====== SUPPLIED DATA ======

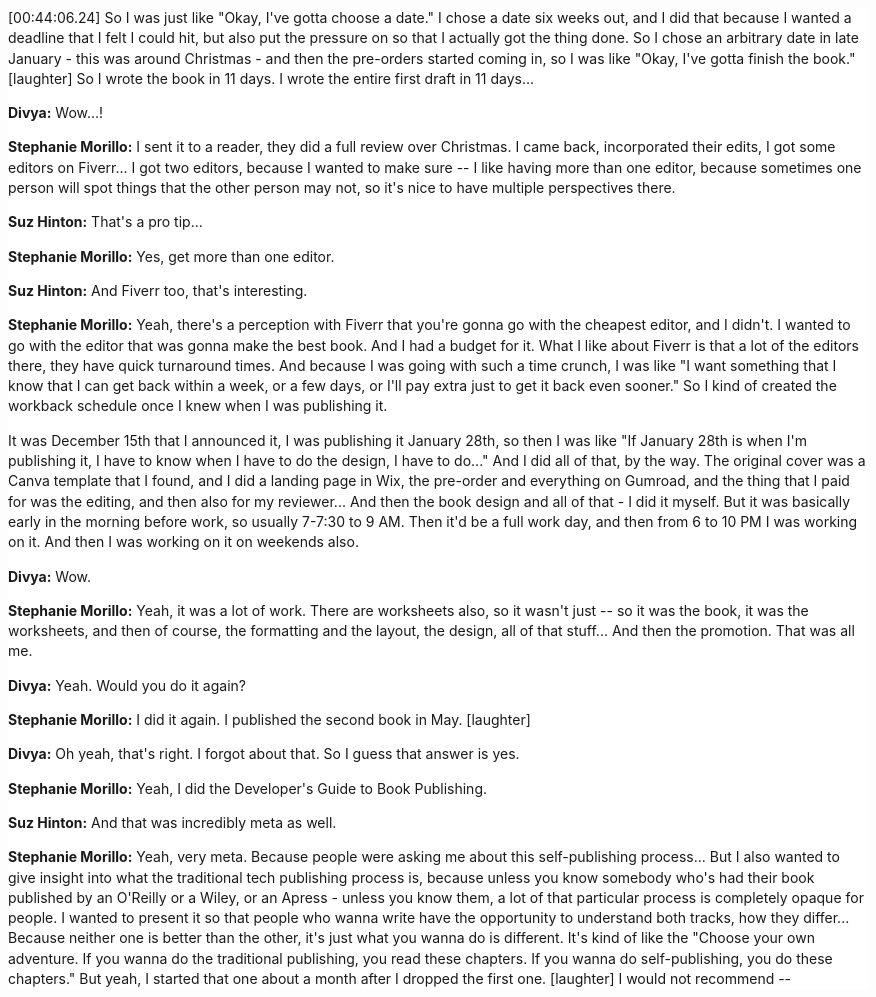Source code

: \[00:44:06.24\] So I was just like "Okay, I've gotta choose a date." I chose a date six weeks out, and I did that because I wanted a deadline that I felt I could hit, but also put the pressure on so that I actually got the thing done. So I chose an arbitrary date in late January - this was around Christmas - and then the pre-orders started coming in, so I was like "Okay, I've gotta finish the book." \[laughter\] So I wrote the book in 11 days. I wrote the entire first draft in 11 days...

**Divya:** Wow...!

**Stephanie Morillo:** I sent it to a reader, they did a full review over Christmas. I came back, incorporated their edits, I got some editors on Fiverr... I got two editors, because I wanted to make sure -- I like having more than one editor, because sometimes one person will spot things that the other person may not, so it's nice to have multiple perspectives there.

**Suz Hinton:** That's a pro tip...

**Stephanie Morillo:** Yes, get more than one editor.

**Suz Hinton:** And Fiverr too, that's interesting.

**Stephanie Morillo:** Yeah, there's a perception with Fiverr that you're gonna go with the cheapest editor, and I didn't. I wanted to go with the editor that was gonna make the best book. And I had a budget for it. What I like about Fiverr is that a lot of the editors there, they have quick turnaround times. And because I was going with such a time crunch, I was like "I want something that I know that I can get back within a week, or a few days, or I'll pay extra just to get it back even sooner." So I kind of created the workback schedule once I knew when I was publishing it.

It was December 15th that I announced it, I was publishing it January 28th, so then I was like "If January 28th is when I'm publishing it, I have to know when I have to do the design, I have to do..." And I did all of that, by the way. The original cover was a Canva template that I found, and I did a landing page in Wix, the pre-order and everything on Gumroad, and the thing that I paid for was the editing, and then also for my reviewer... And then the book design and all of that - I did it myself. But it was basically early in the morning before work, so usually 7-7:30 to 9 AM. Then it'd be a full work day, and then from 6 to 10 PM I was working on it. And then I was working on it on weekends also.

**Divya:** Wow.

**Stephanie Morillo:** Yeah, it was a lot of work. There are worksheets also, so it wasn't just -- so it was the book, it was the worksheets, and then of course, the formatting and the layout, the design, all of that stuff... And then the promotion. That was all me.

**Divya:** Yeah. Would you do it again?

**Stephanie Morillo:** I did it again. I published the second book in May. \[laughter\]

**Divya:** Oh yeah, that's right. I forgot about that. So I guess that answer is yes.

**Stephanie Morillo:** Yeah, I did the Developer's Guide to Book Publishing.

**Suz Hinton:** And that was incredibly meta as well.

**Stephanie Morillo:** Yeah, very meta. Because people were asking me about this self-publishing process... But I also wanted to give insight into what the traditional tech publishing process is, because unless you know somebody who's had their book published by an O'Reilly or a Wiley, or an Apress - unless you know them, a lot of that particular process is completely opaque for people. I wanted to present it so that people who wanna write have the opportunity to understand both tracks, how they differ... Because neither one is better than the other, it's just what you wanna do is different. It's kind of like the "Choose your own adventure. If you wanna do the traditional publishing, you read these chapters. If you wanna do self-publishing, you do these chapters." But yeah, I started that one about a month after I dropped the first one. \[laughter\] I would not recommend --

======

# PROBLEM TO WORK ON
Transcribe all the lines above exactly; any image among them is skipped.

# EXERCISE RESPONSE
Source code

: \[00:44:06.24\] So I was just like "Okay, I've gotta choose a date." I chose a date six weeks out, and I did that because I wanted a deadline that I felt I could hit, but also put the pressure on so that I actually got the thing done. So I chose an arbitrary date in late January - this was around Christmas - and then the pre-orders started coming in, so I was like "Okay, I've gotta finish the book." \[laughter\] So I wrote the book in 11 days. I wrote the entire first draft in 11 days...

**Divya:** Wow...!

**Stephanie Morillo:** I sent it to a reader, they did a full review over Christmas. I came back, incorporated their edits, I got some editors on Fiverr... I got two editors, because I wanted to make sure -- I like having more than one editor, because sometimes one person will spot things that the other person may not, so it's nice to have multiple perspectives there.

**Suz Hinton:** That's a pro tip...

**Stephanie Morillo:** Yes, get more than one editor.

**Suz Hinton:** And Fiverr too, that's interesting.

**Stephanie Morillo:** Yeah, there's a perception with Fiverr that you're gonna go with the cheapest editor, and I didn't. I wanted to go with the editor that was gonna make the best book. And I had a budget for it. What I like about Fiverr is that a lot of the editors there, they have quick turnaround times. And because I was going with such a time crunch, I was like "I want something that I know that I can get back within a week, or a few days, or I'll pay extra just to get it back even sooner." So I kind of created the workback schedule once I knew when I was publishing it.

It was December 15th that I announced it, I was publishing it January 28th, so then I was like "If January 28th is when I'm publishing it, I have to know when I have to do the design, I have to do..." And I did all of that, by the way. The original cover was a Canva template that I found, and I did a landing page in Wix, the pre-order and everything on Gumroad, and the thing that I paid for was the editing, and then also for my reviewer... And then the book design and all of that - I did it myself. But it was basically early in the morning before work, so usually 7-7:30 to 9 AM. Then it'd be a full work day, and then from 6 to 10 PM I was working on it. And then I was working on it on weekends also.

**Divya:** Wow.

**Stephanie Morillo:** Yeah, it was a lot of work. There are worksheets also, so it wasn't just -- so it was the book, it was the worksheets, and then of course, the formatting and the layout, the design, all of that stuff... And then the promotion. That was all me.

**Divya:** Yeah. Would you do it again?

**Stephanie Morillo:** I did it again. I published the second book in May. \[laughter\]

**Divya:** Oh yeah, that's right. I forgot about that. So I guess that answer is yes.

**Stephanie Morillo:** Yeah, I did the Developer's Guide to Book Publishing.

**Suz Hinton:** And that was incredibly meta as well.

**Stephanie Morillo:** Yeah, very meta. Because people were asking me about this self-publishing process... But I also wanted to give insight into what the traditional tech publishing process is, because unless you know somebody who's had their book published by an O'Reilly or a Wiley, or an Apress - unless you know them, a lot of that particular process is completely opaque for people. I wanted to present it so that people who wanna write have the opportunity to understand both tracks, how they differ... Because neither one is better than the other, it's just what you wanna do is different. It's kind of like the "Choose your own adventure. If you wanna do the traditional publishing, you read these chapters. If you wanna do self-publishing, you do these chapters." But yeah, I started that one about a month after I dropped the first one. \[laughter\] I would not recommend --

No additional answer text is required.